June 14, 2024

THUNDERHEART: An Empathetic Thriller

1992 / 119 min
Available at www.MovieZyng.com
Review by Pepper the Poopy😺

Thunderheart is another one of those movies with a terrific cast, great performances, authentic dialogue, relevant themes and a plot just murky enough that we tend to forget it over time.

That’s not really intended as criticism either. I don’t recall ever talking with anyone who didn’t enjoy Thunderheart, but you generally have to bring up the subject first. “Oh, yeah,” a colleague recently replied when I mentioned I was reviewing the Blu-ray. “The one with Val Kilmer, right? That was pretty good.” He did, however, forget what it was about.
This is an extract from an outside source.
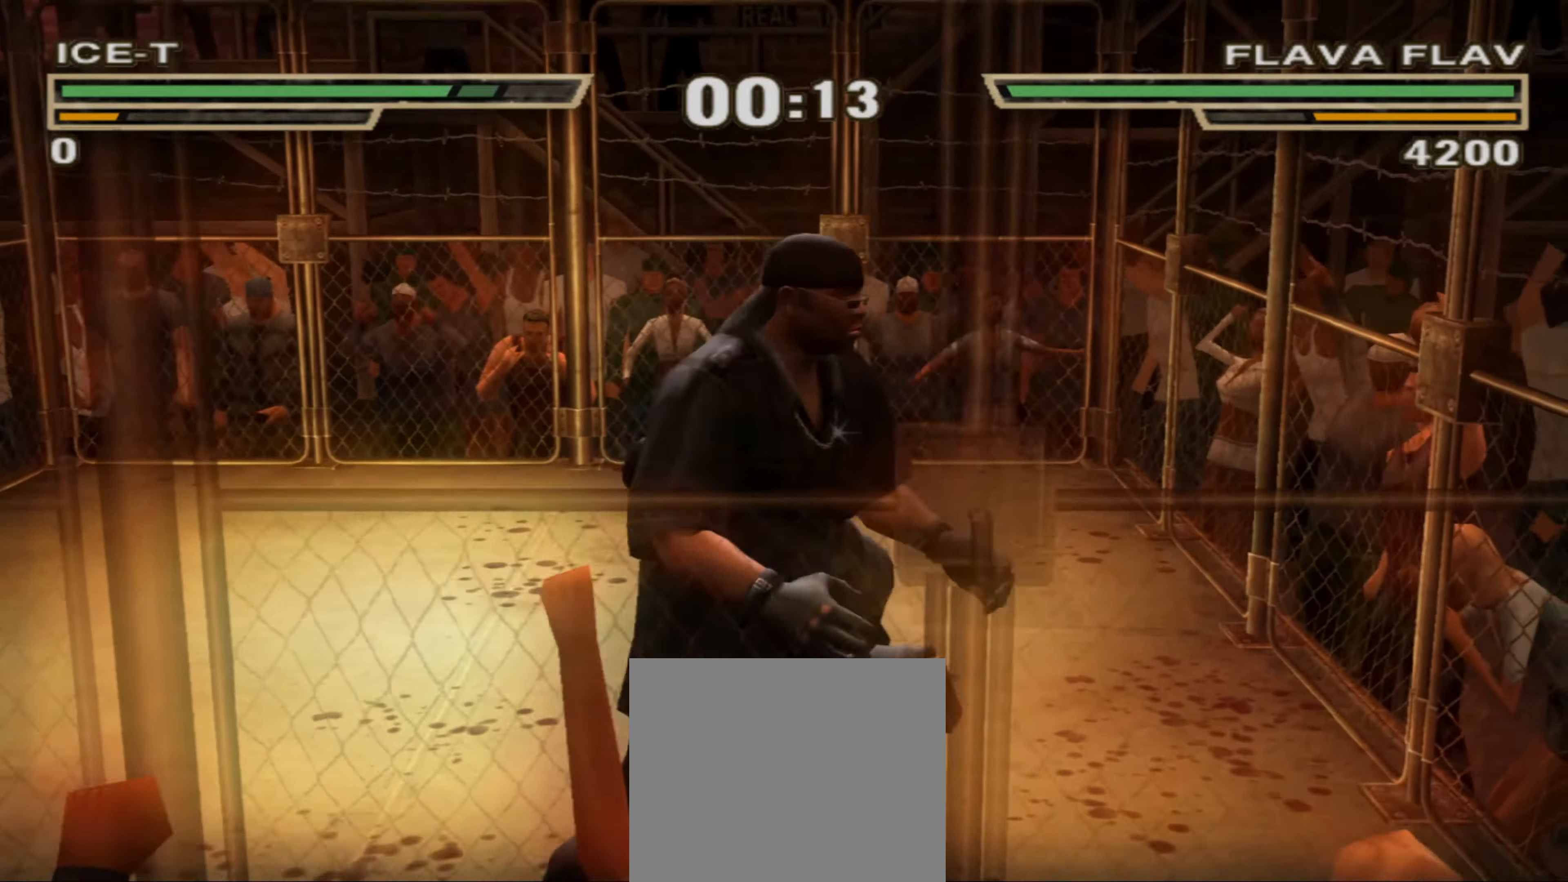
{"buttons": [], "left_stick": "down", "right_stick": "center", "events": [[34, "CROSS", "down"], [50, "CROSS", "up"], [84, "left_stick", "center"], [184, "left_stick", "down"], [300, "left_stick", "center"], [350, "left_stick", "down"], [450, "SQUARE", "down"], [484, "SQUARE", "up"]]}
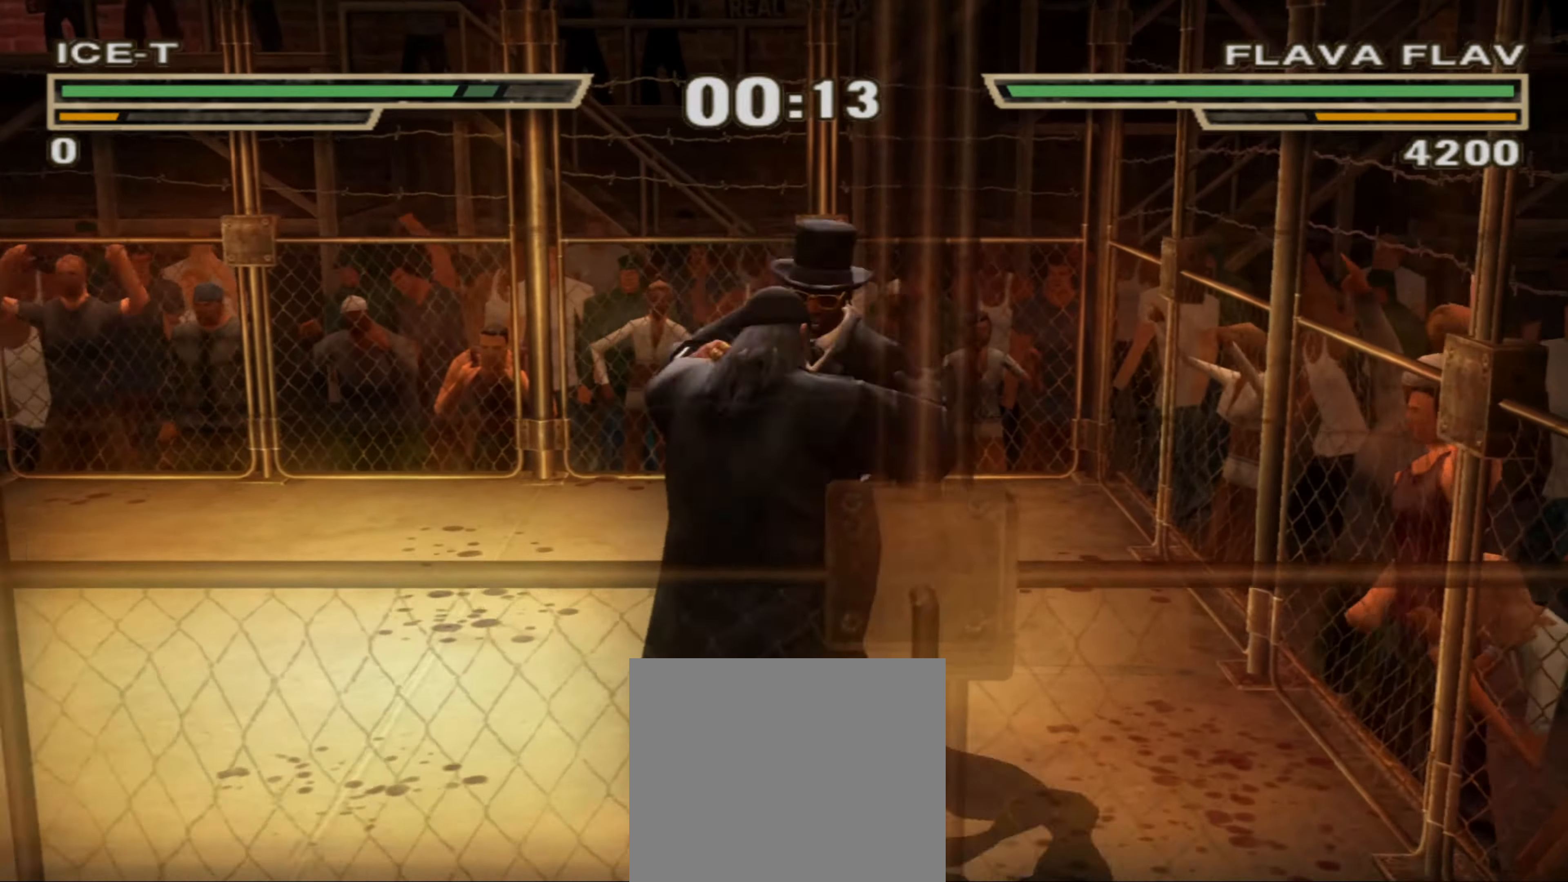
{"buttons": ["SQUARE"], "left_stick": "down", "right_stick": "center", "events": [[67, "SQUARE", "down"], [117, "SQUARE", "up"], [184, "SQUARE", "down"], [250, "SQUARE", "up"], [317, "SQUARE", "down"], [417, "SQUARE", "up"], [500, "SQUARE", "down"]]}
And Thunderheart is pretty good, as is Kilmer in the role of Ray Levoi, a young FBI agent assigned to help Agent “Cooch” Colutelle (Sam Shepard) in a murder investigation on a Native-American reservation in South Dakota. Somewhat dubiously, the bureau thinks the fact that Ray has a little Native ancestry will be good PR and perhaps loosen up some of the locals, though he knows nothing of their customs.

"Pull my finger."
There’s been an ongoing conflict between the tribal council and the radical Aboriginal Rights Movement (ARM), whose leader, Jimmy Looks Twice, is the prime suspect. Ray reluctantly finds an ally in tribal police chief Walter Crow Horse (Graham Greene, who pretty much steals the movie). It’s an amusingly antagonistic relationship at first, but as Ray begins to understand and empathize with the locals, they depend on each other. He also suspects that Jimmy may not be the killer, especially after a local teacher is murdered.

That’s the quick & dirty summary, which I’ll probably forget again over time. But I believe the plot might be perfunctory by design, a clothesline on which to hang themes of racism, cultural awareness and Native American injustice. 

Ultimately, Thunderheart is a plea for empathy gift-wrapped as a mystery-thriller. As such, it’s remains pretty entertaining, with bursts of intense action interspersed throughout the story, as well as some humorous moments. But it’s the thematic elements, characters and performances that make the film memorable.